Кира ускорила шаг и, повернув, поняла, что он имел в виду. Рядом с крошечной хижиной в бурно разросшемся саду работала сгорбленная седая старушка. Рядом с ней стояла корзина, из которой она доставала нити всех оттенков желтого: от бледно-лимонного до темно-золотистого – и развешивала их на веревке, натянутой между деревьями. Там уже висели нити более темных цветов – рыжие и красные.
Ее пальцы были скрючены и покрыты пятнами. В знак приветствия она подняла руку. У нее почти не было зубов, кожу покрывали морщины, но глаза были ясными.
Она пошла им навстречу, опираясь на деревянный посох.
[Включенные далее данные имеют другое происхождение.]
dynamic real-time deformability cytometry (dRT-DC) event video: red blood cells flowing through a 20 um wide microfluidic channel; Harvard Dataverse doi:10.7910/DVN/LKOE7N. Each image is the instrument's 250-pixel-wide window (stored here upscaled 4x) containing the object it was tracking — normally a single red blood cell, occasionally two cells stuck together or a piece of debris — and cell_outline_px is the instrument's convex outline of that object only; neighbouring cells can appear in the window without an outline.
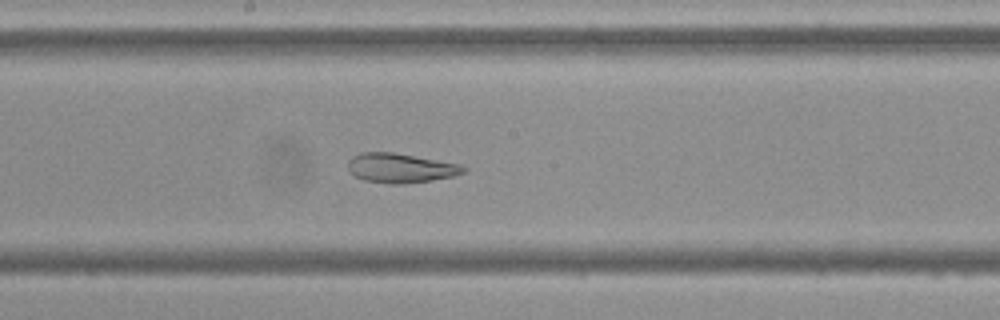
{"species": "Egyptian fruit bat (a non-hibernating species)", "species_latin": "Rousettus aegyptiacus", "temperature_condition": "cold", "stored_images_in_passage": 49, "camera_frame_rate_fps": 3000, "um_per_image_px": 0.085, "frame": {"image": 1, "passage_image": 27, "time_ms": 8.667, "image_size_px": [1000, 320], "cell_outline_px": [[468, 168], [464, 172], [452, 176], [432, 180], [404, 184], [388, 184], [364, 180], [356, 176], [348, 168], [348, 160], [352, 156], [360, 152], [392, 152], [460, 164]], "centroid_in_image_um": [34.03, 14.28], "position_along_channel_um": 214.2, "area_um2": 19.77}}
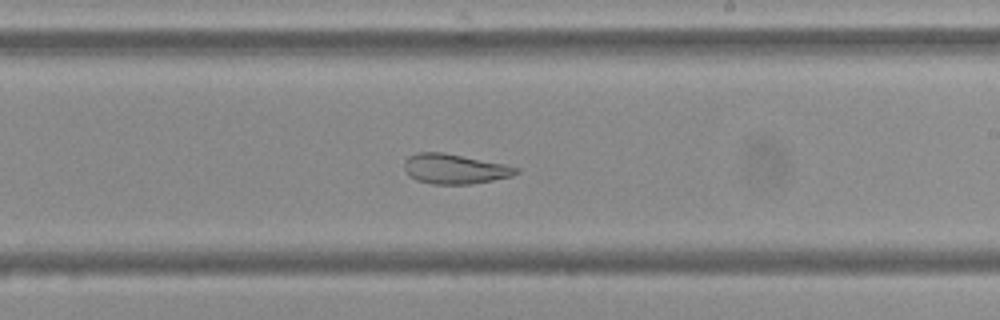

Казалось, старушка совсем не удивилась гостям. Она внимательно всмотрелась в лицо Киры.
– Ты похожа на маму, – проговорила она.
– Вы знаете, кто я?!
Старушка кивнула.
– Моя мать умерла.
– Да, я знаю.
«Откуда, откуда вы знаете?» – хотела спросить Кира, но промолчала.
– Меня зовут Кира. Это мой друг. Его имя – Мэтт.
Мэтт сделал шаг вперед и вдруг засмущался.
– У меня, значит, с собой есть что пожевать, – сказал он, – мы с собакой не будем мешать.
– Сядь, – велела Аннабелла Кире, не обращая внимания на Мэтта и Прута, который деловито обнюхивал сад в поисках места, где бы задрать лапу. – Ты, конечно, устала, и тебе больно.
Она указала ей на низкий пень, и Кира опустилась на него, растирая ноющую ногу. Она развязала сандалии и вытряхнула из них камешки.